Catherine Odora Hoppers 2012

DOCTOR OF PHILOSOPHY: EDUCATION (HONORIS CAUSA)

Catherine Alum Odora Hoppers is a distinguished scholar, policy specialist, and public intellectual on issues of international development and North-South questions, social policy, disarmament, peace and human security.

Raised in Uganda, she enrolled for a Teachers' Diploma in Education at the National Teachers College, Kyambogo, Uganda and completed it at the Kwame Nkrumah Teachers College in Zambia in 1978.

Thereafter, she enrolled for a BA degree in Education at the University of Zambia with which she graduated 1981. Continuing her studies some years later, she completed a Masters of Social Sciences in International and Comparative Education from Stockholm University’s Institute of International Education with a first class pass in 1992.

Whilst juggling work and studies, in 1998, she completed her PhD (Social Sciences) in International and Comparative Education also at Stockholm University. 

Her extensive experience has taken her to many places, one of the highlights being working within the UN system. She is a long standing UNESCO expert in the area of basic education and lifelong learning; was a member of the International Faculty of the United Nations International Leadership Academy (Amman-Jordan); and has served as regional expert to the World Economic Forum and the World Intellectual Property Organization (WIPO) on traditional knowledge and community intellectual property rights.

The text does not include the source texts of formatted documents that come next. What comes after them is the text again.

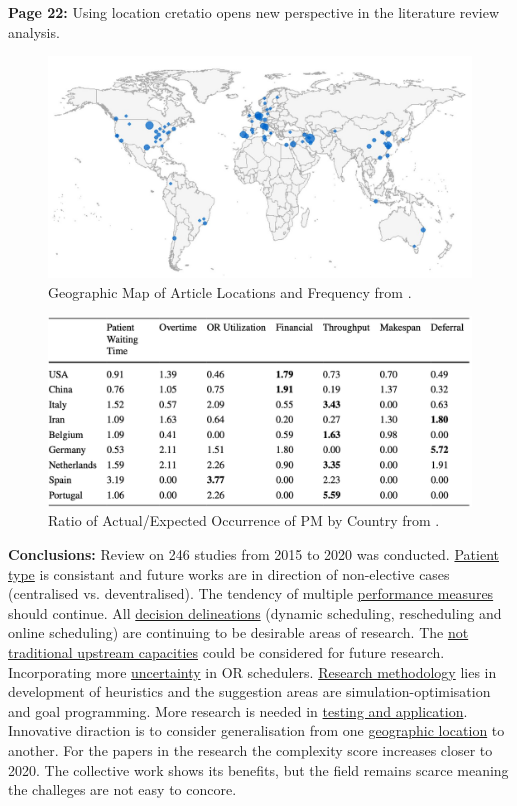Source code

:     \textbf{Page 22:}
    Using location cretatio opens new perspective in the literature review analysis.
    \begin{figure}[H]
        \centering
        \includegraphics[width=1\textwidth]{figures/0002_SR02US22/fig4.png}
        \caption{Geographic Map of Article Locations and Frequency from \cite{x079}.}
        \label{fig4:SR02US22}
    \end{figure}
    \begin{figure}[H]
        \centering
        \includegraphics[width=1\textwidth]{figures/0002_SR02US22/fig5.png}
        \caption{Ratio of Actual/Expected Occurrence of PM by Country from \cite{x079}.}
        \label{fig5:SR02US22}
    \end{figure}
    
    \textbf{Conclusions:}
    Review on 246 studies from 2015 to 2020 was conducted. \underline{Patient type} is consistant and future works are in direction of non-elective cases (centralised vs. deventralised). The tendency of multiple \underline{performance measures} should continue. All \underline{decision delineations} (dynamic scheduling, rescheduling and online scheduling) are continuing to be desirable areas of research. The \underline{not traditional upstream capacities} could be considered for future research. Incorporating more \underline{uncertainty} in OR schedulers. \underline{Research methodology} lies in development of heuristics and the suggestion areas are simulation-optimisation and goal programming. More research is needed in \underline{testing and application}. Innovative diraction is to consider generalisation from one \underline{geographic location} to another. For the papers in the research the complexity score increases closer to 2020. The collective work shows its benefits, but the field remains scarce meaning the challeges are not easy to concore.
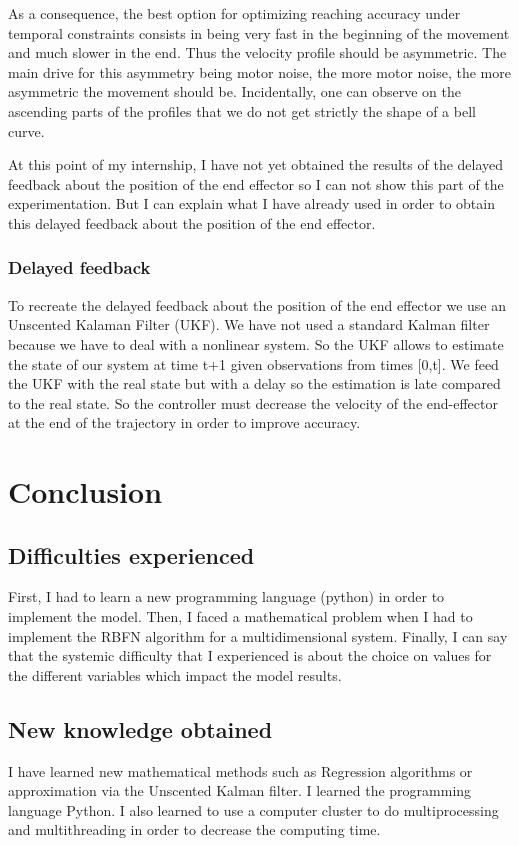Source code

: \documentclass[pdftex,a4paper,12pt]{report}
\begin{document}
As a consequence, the best option for optimizing reaching accuracy under
temporal constraints consists in being very fast in the beginning of the movement
and much slower in the end. Thus the velocity profile should be asymmetric. The main drive
for this asymmetry being motor noise, the more motor noise, the more asymmetric the movement should be.
Incidentally, one can observe on the ascending parts of the profiles that we do not get strictly the shape of a bell curve.

At this point of my internship, I have not yet obtained the results of the delayed feedback about the position of the end effector so I can not show this part of the experimentation.
But I can explain what I have already used in order to obtain this delayed feedback about the position of the end effector.

\subsection{Delayed feedback}
To recreate the delayed feedback about the position of the end effector we use an Unscented Kalaman Filter (UKF). We have not used a standard Kalman filter because we have to deal with a nonlinear system.
So the UKF allows to estimate the state of our system at time t+1 given observations from times [0,t].
We feed the UKF with the real state but with a delay so the estimation is late compared to the real state. So the controller must decrease the velocity of the end-effector at the end of the trajectory in order to improve accuracy.

\chapter{Conclusion}
\section{Difficulties experienced}
First, I had to learn a new programming language (python) in order to implement the model.
Then, I faced a mathematical problem when I had to implement the RBFN algorithm for a multidimensional system.
Finally, I can say that the systemic difficulty that I experienced is about the choice on values for the different variables which impact the model results.

\section{New knowledge obtained}
I have learned new mathematical methods such as Regression algorithms or approximation via the Unscented Kalman filter.
I learned the programming language Python.
I also learned to use a computer cluster to do multiprocessing and multithreading in order to decrease the computing time.
\end{document}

In the area of Peace, she is a member of the International Advisory Committee of the Hague Appeal for Peace (New York); was a Co-Convenor of the Global Political Economy Commission, a member of the Council of the International Peace Research Association (IPRA), and of the Faculty of TRANSCEND. She was part of the team that prepared the UN Study on Disarmament Education submitted and approved by the General Assembly (2002).

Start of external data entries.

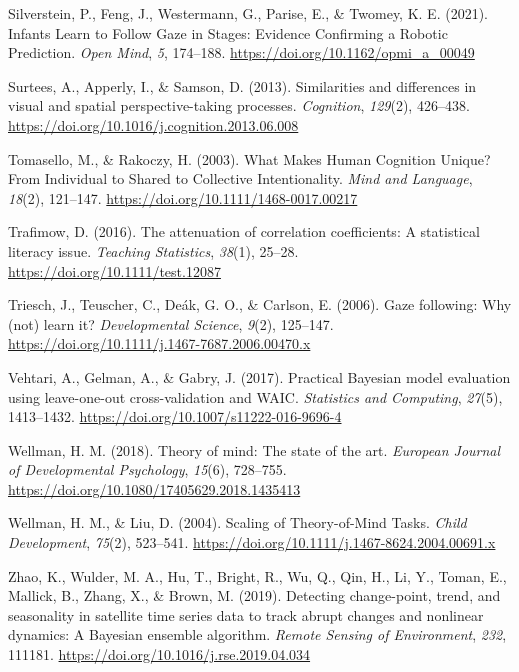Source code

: \documentclass[
  man,mask,floatsintext]{apa7}
\newlength{\cslhangindent}
\newlength{\cslentryspacingunit} %
\newenvironment{CSLReferences}[2] %
 {%
  \setlength{\parindent}{0pt}
  \ifodd #1
  \let\oldpar\par
  \def\par{\hangindent=\cslhangindent\oldpar}
  \fi
  \setlength{\parskip}{#2\cslentryspacingunit}
 }%
 {}
\begin{document}
\begin{CSLReferences}{1}{0}
\leavevmode{}%
Silverstein, P., Feng, J., Westermann, G., Parise, E., \& Twomey, K. E. (2021). Infants {Learn} to {Follow Gaze} in {Stages}: {Evidence Confirming} a {Robotic Prediction}. \emph{Open Mind}, \emph{5}, 174--188. \url{https://doi.org/10.1162/opmi_a_00049}

\leavevmode{}%
Surtees, A., Apperly, I., \& Samson, D. (2013). Similarities and differences in visual and spatial perspective-taking processes. \emph{Cognition}, \emph{129}(2), 426--438. \url{https://doi.org/10.1016/j.cognition.2013.06.008}

\leavevmode{}%
Tomasello, M., \& Rakoczy, H. (2003). What {Makes Human Cognition Unique}? {From Individual} to {Shared} to {Collective Intentionality}. \emph{Mind and Language}, \emph{18}(2), 121--147. \url{https://doi.org/10.1111/1468-0017.00217}

\leavevmode{}%
Trafimow, D. (2016). The attenuation of correlation coefficients: A statistical literacy issue. \emph{Teaching Statistics}, \emph{38}(1), 25--28. \url{https://doi.org/10.1111/test.12087}

\leavevmode{}%
Triesch, J., Teuscher, C., Deák, G. O., \& Carlson, E. (2006). Gaze following: Why (not) learn it? \emph{Developmental Science}, \emph{9}(2), 125--147. \url{https://doi.org/10.1111/j.1467-7687.2006.00470.x}

\leavevmode{}%
Vehtari, A., Gelman, A., \& Gabry, J. (2017). Practical {Bayesian} model evaluation using leave-one-out cross-validation and {WAIC}. \emph{Statistics and Computing}, \emph{27}(5), 1413--1432. \url{https://doi.org/10.1007/s11222-016-9696-4}

\leavevmode{}%
Wellman, H. M. (2018). Theory of mind: {The} state of the art. \emph{European Journal of Developmental Psychology}, \emph{15}(6), 728--755. \url{https://doi.org/10.1080/17405629.2018.1435413}

\leavevmode{}%
Wellman, H. M., \& Liu, D. (2004). Scaling of {Theory-of-Mind Tasks}. \emph{Child Development}, \emph{75}(2), 523--541. \url{https://doi.org/10.1111/j.1467-8624.2004.00691.x}

\leavevmode{}%
Zhao, K., Wulder, M. A., Hu, T., Bright, R., Wu, Q., Qin, H., Li, Y., Toman, E., Mallick, B., Zhang, X., \& Brown, M. (2019). Detecting change-point, trend, and seasonality in satellite time series data to track abrupt changes and nonlinear dynamics: {A Bayesian} ensemble algorithm. \emph{Remote Sensing of Environment}, \emph{232}, 111181. \url{https://doi.org/10.1016/j.rse.2019.04.034}


\end{CSLReferences}
\end{document}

She was a technical adviser on Indigenous Knowledge systems to the Portfolio committee on Arts, Culture, Science and Technology, a Distinguished Professional at the Human Sciences Research Council, an Associate Professor at the University of Pretoria and has been a visiting lecturers and professor at no less than 16 universities worldwide. She is also a member of the Academy of Science of South Africa.

In 2001, Professor Hoppers was appointed by the then Minister of Arts, Culture, Science and Technology to head the Task Team to draft the national policy and redraft the legislation on Indigenous Knowledge Systems which is now under full implementation. In January 2008, she was appointed as the NRF-South African Research Chair in Development Education at the University of South Africa, Pretoria, as part of South African Department of Science and Technology’s strategic knowledge and human resource intervention into the higher education landscape in South Africa.

Catherine has numerous publications, papers and addresses under her belt and well as a plethora of awards and achievements.   

In recognition of her work on gender, science and innovation, and the integration of indigenous knowledge systems which has created ground-breaking shifts in traditional knowledge paradigms, it is an honour for NMMU to confer the degree of Philosophiae Doctor Educationis (honoris causa) on CATHERINE ALUM ODORA HOPPERS.